═════ Information provided

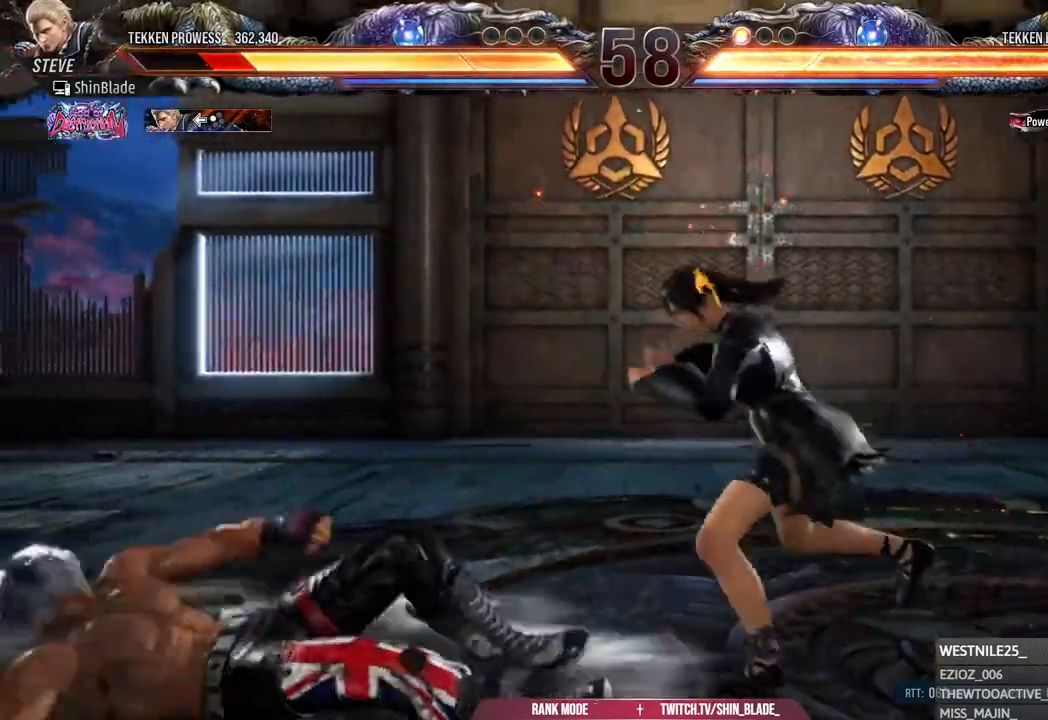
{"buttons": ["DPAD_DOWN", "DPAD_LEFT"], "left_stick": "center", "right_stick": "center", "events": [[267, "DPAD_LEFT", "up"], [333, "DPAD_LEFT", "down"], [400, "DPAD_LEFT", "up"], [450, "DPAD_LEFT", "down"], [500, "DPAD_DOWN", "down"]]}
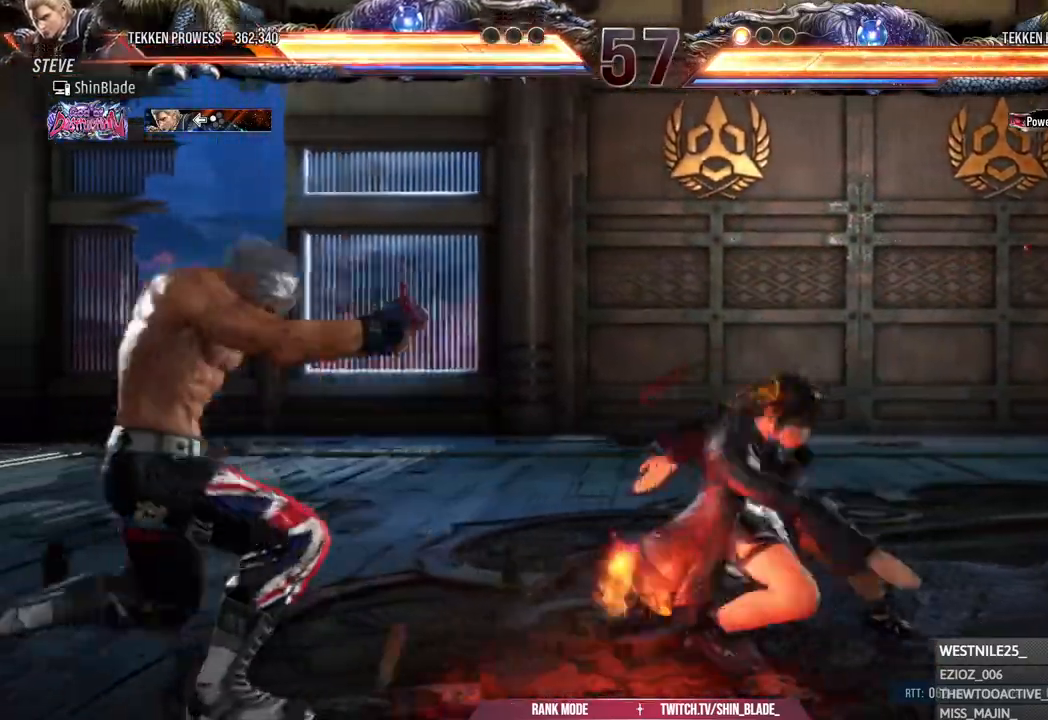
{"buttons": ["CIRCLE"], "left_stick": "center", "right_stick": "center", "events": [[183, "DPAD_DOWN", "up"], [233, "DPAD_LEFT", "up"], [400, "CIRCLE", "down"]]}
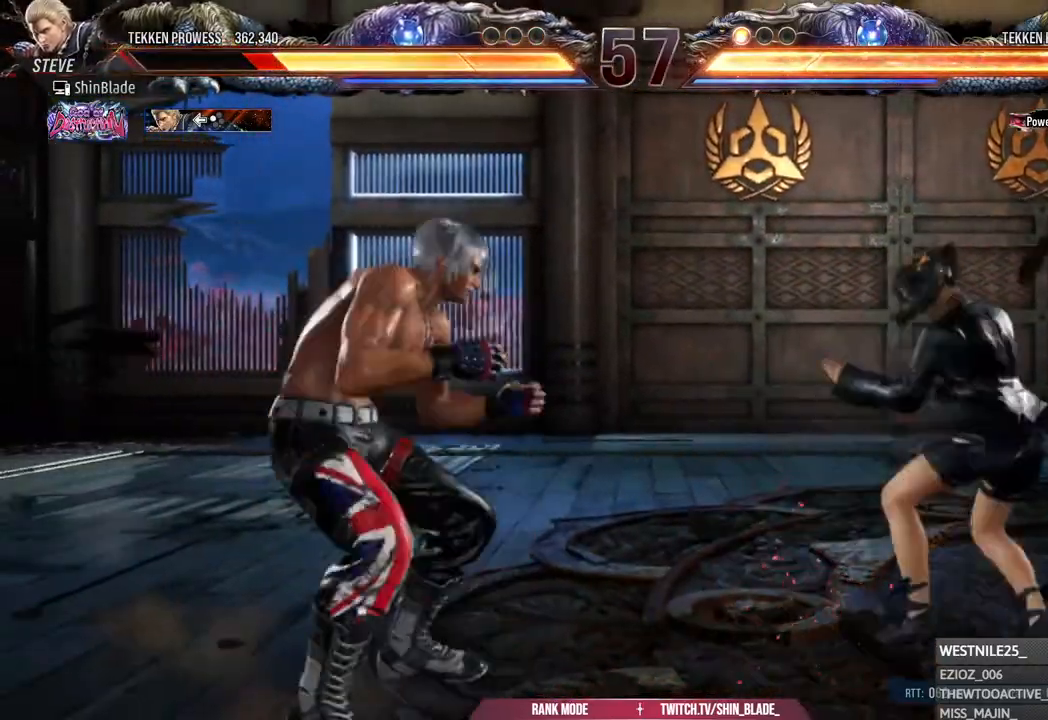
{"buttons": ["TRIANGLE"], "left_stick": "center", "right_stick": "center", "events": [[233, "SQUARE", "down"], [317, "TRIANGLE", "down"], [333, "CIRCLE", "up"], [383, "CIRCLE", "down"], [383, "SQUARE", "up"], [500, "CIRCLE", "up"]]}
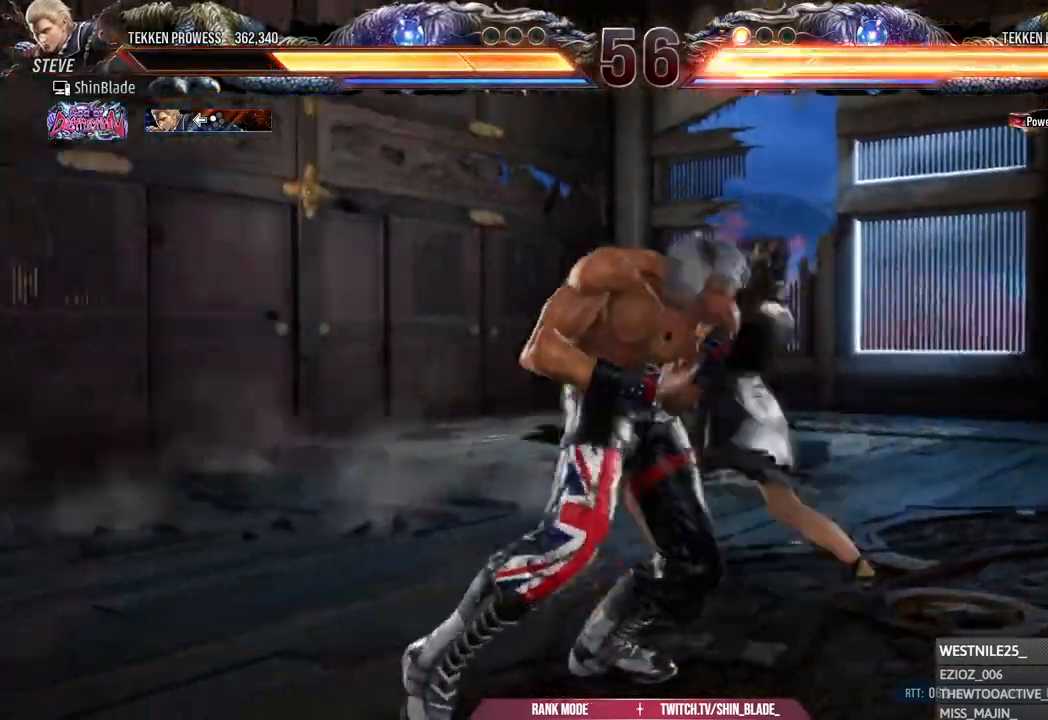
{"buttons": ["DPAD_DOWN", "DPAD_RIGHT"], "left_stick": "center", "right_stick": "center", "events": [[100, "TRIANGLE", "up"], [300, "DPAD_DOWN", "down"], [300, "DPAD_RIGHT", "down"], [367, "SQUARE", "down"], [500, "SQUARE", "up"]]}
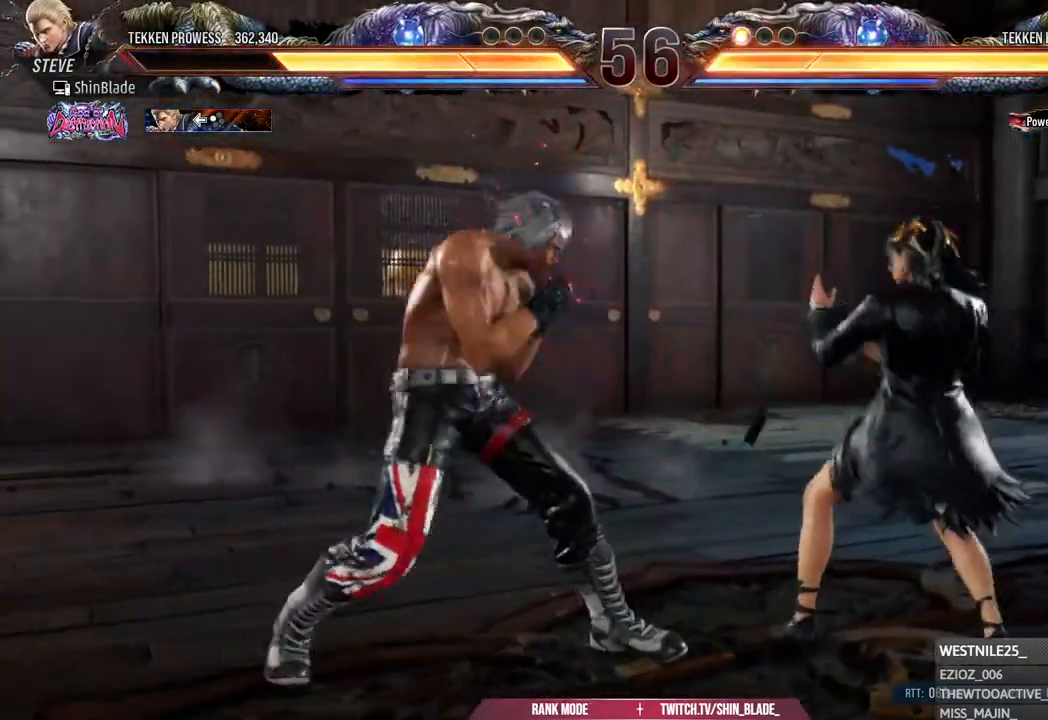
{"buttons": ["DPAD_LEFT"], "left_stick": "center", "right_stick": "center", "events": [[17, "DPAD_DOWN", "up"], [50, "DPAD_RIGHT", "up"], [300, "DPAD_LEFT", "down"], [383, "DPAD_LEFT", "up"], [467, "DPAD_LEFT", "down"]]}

══════════

### Work request
The data above should be repeated exactly, minus any pictures.

### Problem solution
{"buttons": ["DPAD_DOWN", "DPAD_LEFT"], "left_stick": "center", "right_stick": "center", "events": [[267, "DPAD_LEFT", "up"], [333, "DPAD_LEFT", "down"], [400, "DPAD_LEFT", "up"], [450, "DPAD_LEFT", "down"], [500, "DPAD_DOWN", "down"]]}
{"buttons": ["CIRCLE"], "left_stick": "center", "right_stick": "center", "events": [[183, "DPAD_DOWN", "up"], [233, "DPAD_LEFT", "up"], [400, "CIRCLE", "down"]]}
{"buttons": ["TRIANGLE"], "left_stick": "center", "right_stick": "center", "events": [[233, "SQUARE", "down"], [317, "TRIANGLE", "down"], [333, "CIRCLE", "up"], [383, "CIRCLE", "down"], [383, "SQUARE", "up"], [500, "CIRCLE", "up"]]}
{"buttons": ["DPAD_DOWN", "DPAD_RIGHT"], "left_stick": "center", "right_stick": "center", "events": [[100, "TRIANGLE", "up"], [300, "DPAD_DOWN", "down"], [300, "DPAD_RIGHT", "down"], [367, "SQUARE", "down"], [500, "SQUARE", "up"]]}
{"buttons": ["DPAD_LEFT"], "left_stick": "center", "right_stick": "center", "events": [[17, "DPAD_DOWN", "up"], [50, "DPAD_RIGHT", "up"], [300, "DPAD_LEFT", "down"], [383, "DPAD_LEFT", "up"], [467, "DPAD_LEFT", "down"]]}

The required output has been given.